#### REQUIREMENT
Among the entries below, determine how many lines contain the word "Germany" and state only that figure.

#### EXTRACTED RECORDS
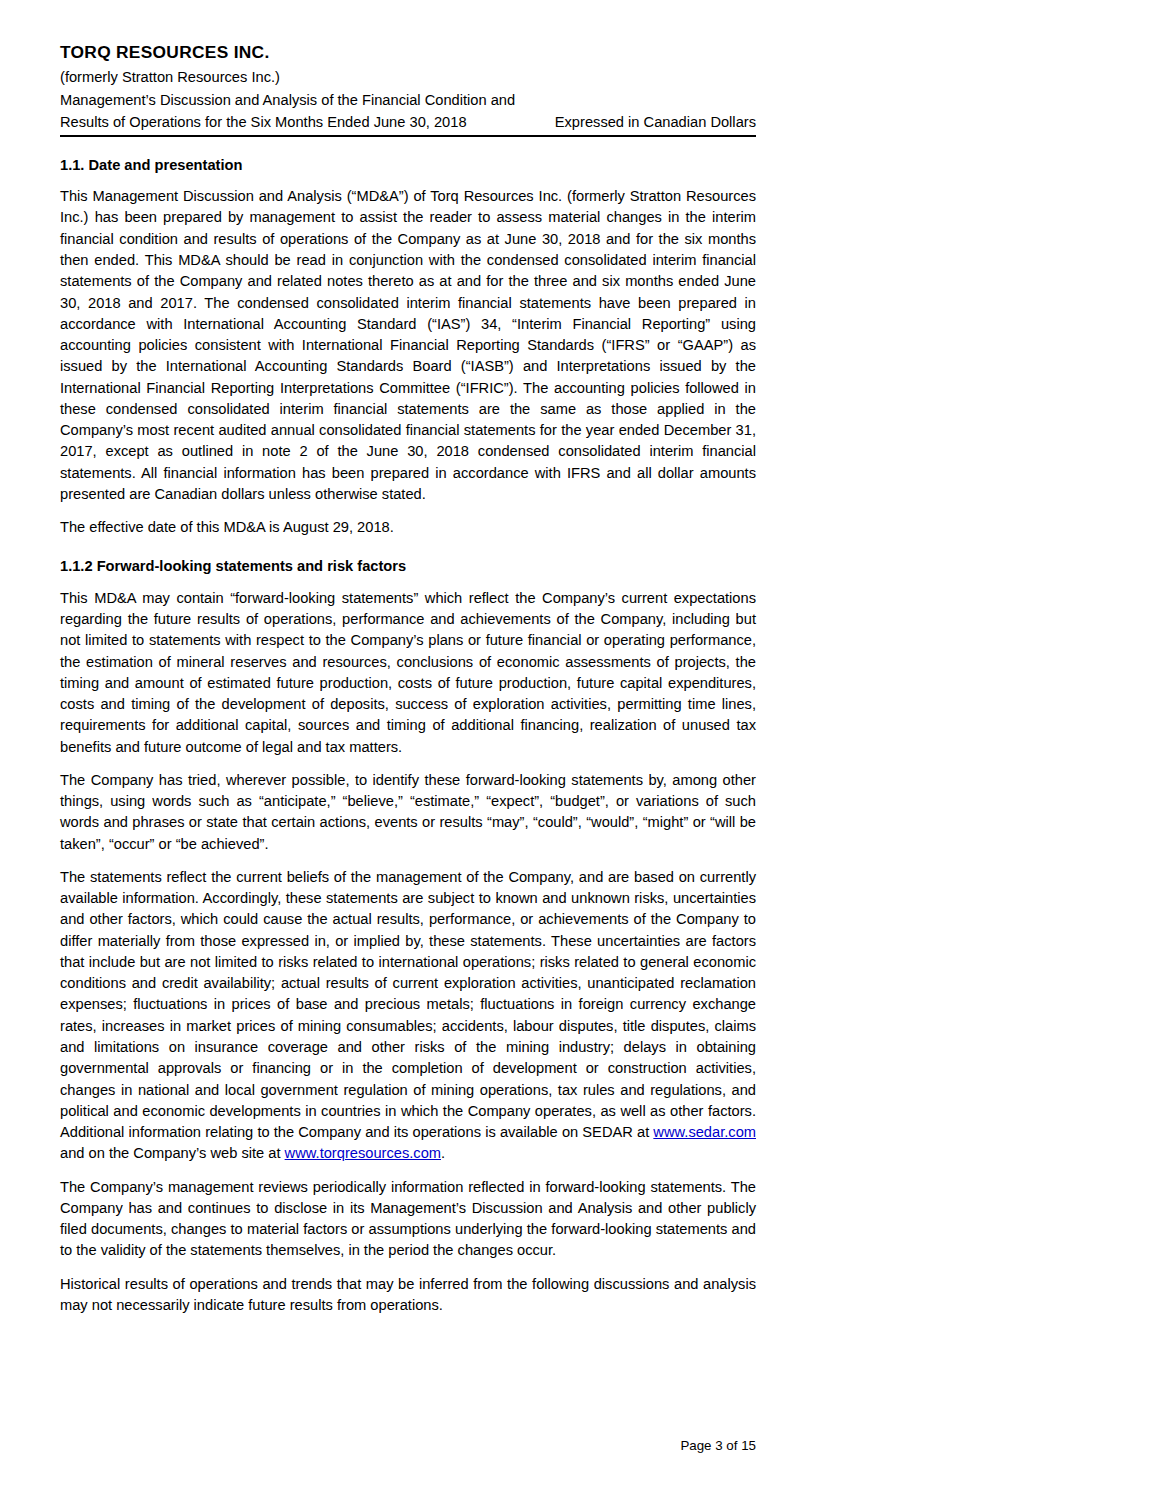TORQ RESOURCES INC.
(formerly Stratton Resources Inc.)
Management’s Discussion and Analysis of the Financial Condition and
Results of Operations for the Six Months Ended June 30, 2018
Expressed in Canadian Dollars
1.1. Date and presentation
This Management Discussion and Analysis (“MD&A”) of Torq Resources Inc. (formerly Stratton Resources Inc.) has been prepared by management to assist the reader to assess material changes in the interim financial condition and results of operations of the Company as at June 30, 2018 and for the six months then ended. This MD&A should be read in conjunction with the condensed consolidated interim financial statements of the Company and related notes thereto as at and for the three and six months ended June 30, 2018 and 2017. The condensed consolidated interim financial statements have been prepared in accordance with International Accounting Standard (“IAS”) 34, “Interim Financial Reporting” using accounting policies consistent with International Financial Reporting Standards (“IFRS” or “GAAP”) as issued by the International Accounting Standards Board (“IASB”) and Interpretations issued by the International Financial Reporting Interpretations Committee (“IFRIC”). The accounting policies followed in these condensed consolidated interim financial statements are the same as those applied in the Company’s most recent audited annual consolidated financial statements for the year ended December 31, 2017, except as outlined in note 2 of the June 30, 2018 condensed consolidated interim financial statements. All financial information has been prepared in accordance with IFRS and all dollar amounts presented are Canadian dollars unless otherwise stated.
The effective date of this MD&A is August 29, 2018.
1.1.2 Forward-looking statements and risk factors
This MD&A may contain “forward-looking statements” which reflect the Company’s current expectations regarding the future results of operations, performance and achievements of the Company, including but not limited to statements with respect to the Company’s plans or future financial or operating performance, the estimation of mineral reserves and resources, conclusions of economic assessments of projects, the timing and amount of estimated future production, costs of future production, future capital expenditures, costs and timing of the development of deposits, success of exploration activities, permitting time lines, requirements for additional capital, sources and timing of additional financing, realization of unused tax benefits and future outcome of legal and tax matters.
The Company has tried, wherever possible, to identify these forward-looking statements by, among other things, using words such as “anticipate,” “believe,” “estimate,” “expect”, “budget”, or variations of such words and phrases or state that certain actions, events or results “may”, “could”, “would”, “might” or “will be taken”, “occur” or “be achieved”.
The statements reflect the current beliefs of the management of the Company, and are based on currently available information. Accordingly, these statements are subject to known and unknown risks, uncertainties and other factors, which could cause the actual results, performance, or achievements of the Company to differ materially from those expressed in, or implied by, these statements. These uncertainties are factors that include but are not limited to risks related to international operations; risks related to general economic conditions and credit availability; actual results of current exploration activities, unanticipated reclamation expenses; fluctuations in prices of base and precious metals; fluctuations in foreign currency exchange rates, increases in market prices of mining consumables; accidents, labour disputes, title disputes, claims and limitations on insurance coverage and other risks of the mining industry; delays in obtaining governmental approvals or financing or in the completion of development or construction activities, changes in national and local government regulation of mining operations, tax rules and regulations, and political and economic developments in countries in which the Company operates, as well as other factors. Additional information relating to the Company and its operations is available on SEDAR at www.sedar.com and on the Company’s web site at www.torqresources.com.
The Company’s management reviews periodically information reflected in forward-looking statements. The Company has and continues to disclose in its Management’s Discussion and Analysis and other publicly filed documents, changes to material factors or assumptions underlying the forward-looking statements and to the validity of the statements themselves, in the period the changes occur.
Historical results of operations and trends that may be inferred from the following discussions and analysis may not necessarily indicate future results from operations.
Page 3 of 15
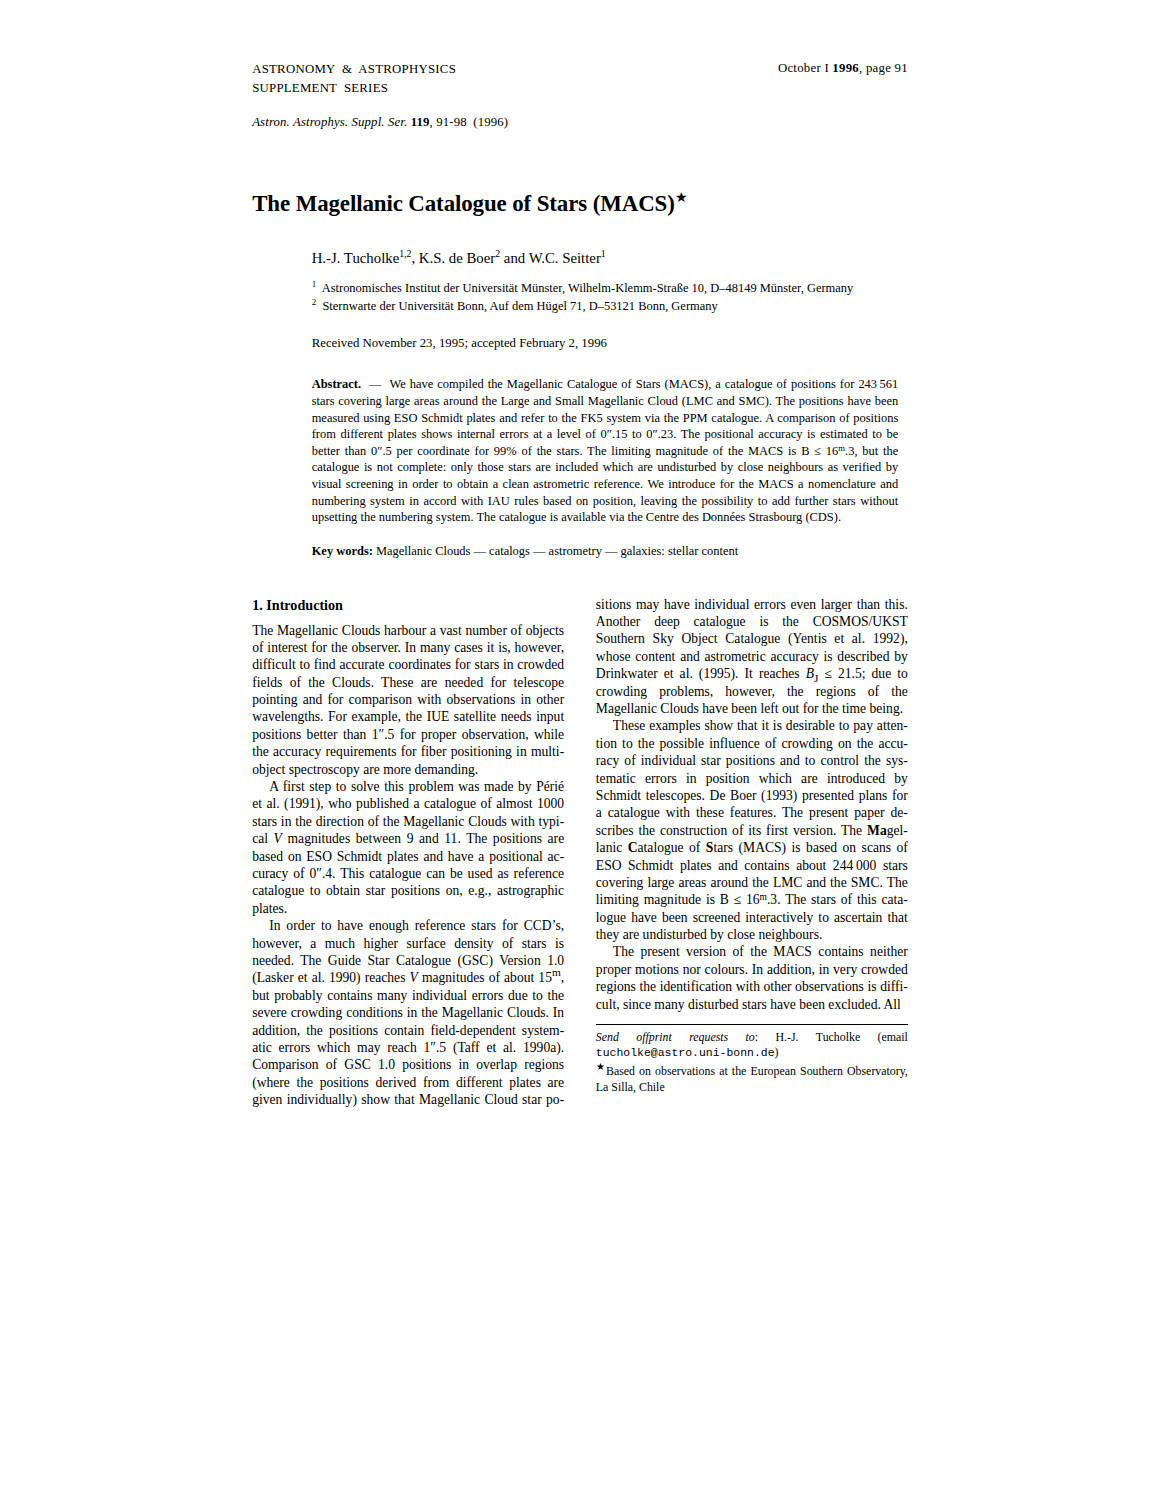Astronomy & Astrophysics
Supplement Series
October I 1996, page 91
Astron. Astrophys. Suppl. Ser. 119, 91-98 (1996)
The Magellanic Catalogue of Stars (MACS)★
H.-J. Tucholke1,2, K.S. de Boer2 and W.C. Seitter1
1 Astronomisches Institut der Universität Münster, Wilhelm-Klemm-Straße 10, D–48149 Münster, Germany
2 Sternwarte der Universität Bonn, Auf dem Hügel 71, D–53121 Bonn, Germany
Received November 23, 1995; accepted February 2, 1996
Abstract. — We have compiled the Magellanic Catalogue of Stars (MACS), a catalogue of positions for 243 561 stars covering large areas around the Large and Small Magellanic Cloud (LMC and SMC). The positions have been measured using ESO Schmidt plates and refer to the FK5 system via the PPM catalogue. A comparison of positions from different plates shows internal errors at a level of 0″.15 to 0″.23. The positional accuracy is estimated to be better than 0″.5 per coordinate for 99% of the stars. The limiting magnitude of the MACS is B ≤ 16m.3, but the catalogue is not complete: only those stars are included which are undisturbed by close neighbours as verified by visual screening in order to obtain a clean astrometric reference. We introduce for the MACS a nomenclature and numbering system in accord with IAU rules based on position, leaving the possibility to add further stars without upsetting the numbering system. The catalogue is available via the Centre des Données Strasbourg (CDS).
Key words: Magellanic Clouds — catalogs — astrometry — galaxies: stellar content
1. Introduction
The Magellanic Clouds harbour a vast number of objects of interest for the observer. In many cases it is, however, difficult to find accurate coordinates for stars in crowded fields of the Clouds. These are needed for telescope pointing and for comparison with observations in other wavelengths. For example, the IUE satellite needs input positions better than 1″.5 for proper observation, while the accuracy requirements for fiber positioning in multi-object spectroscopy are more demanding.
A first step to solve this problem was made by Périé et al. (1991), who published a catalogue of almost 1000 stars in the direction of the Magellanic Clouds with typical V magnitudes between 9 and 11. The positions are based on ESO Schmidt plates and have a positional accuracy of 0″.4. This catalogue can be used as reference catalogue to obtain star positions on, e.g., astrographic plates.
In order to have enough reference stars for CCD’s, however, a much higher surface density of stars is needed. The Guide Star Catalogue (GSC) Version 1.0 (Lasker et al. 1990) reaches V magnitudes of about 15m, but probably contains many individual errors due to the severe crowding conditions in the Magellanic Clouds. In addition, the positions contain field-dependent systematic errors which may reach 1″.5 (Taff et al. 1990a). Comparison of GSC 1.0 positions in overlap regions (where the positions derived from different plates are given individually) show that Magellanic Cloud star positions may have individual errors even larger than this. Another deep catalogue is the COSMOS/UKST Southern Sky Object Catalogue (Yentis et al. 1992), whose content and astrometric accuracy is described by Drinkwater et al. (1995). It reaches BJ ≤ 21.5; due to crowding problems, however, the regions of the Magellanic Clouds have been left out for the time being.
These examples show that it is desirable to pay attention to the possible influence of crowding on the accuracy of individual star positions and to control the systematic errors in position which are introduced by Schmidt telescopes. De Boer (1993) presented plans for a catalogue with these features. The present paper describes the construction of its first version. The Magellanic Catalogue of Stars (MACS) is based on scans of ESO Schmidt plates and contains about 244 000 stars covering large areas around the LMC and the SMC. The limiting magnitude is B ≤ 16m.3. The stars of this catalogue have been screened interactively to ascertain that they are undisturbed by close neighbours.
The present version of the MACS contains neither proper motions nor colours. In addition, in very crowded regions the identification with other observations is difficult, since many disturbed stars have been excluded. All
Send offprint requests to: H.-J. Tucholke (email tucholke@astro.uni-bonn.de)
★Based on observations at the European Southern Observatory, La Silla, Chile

#### TASK OUTPUT
2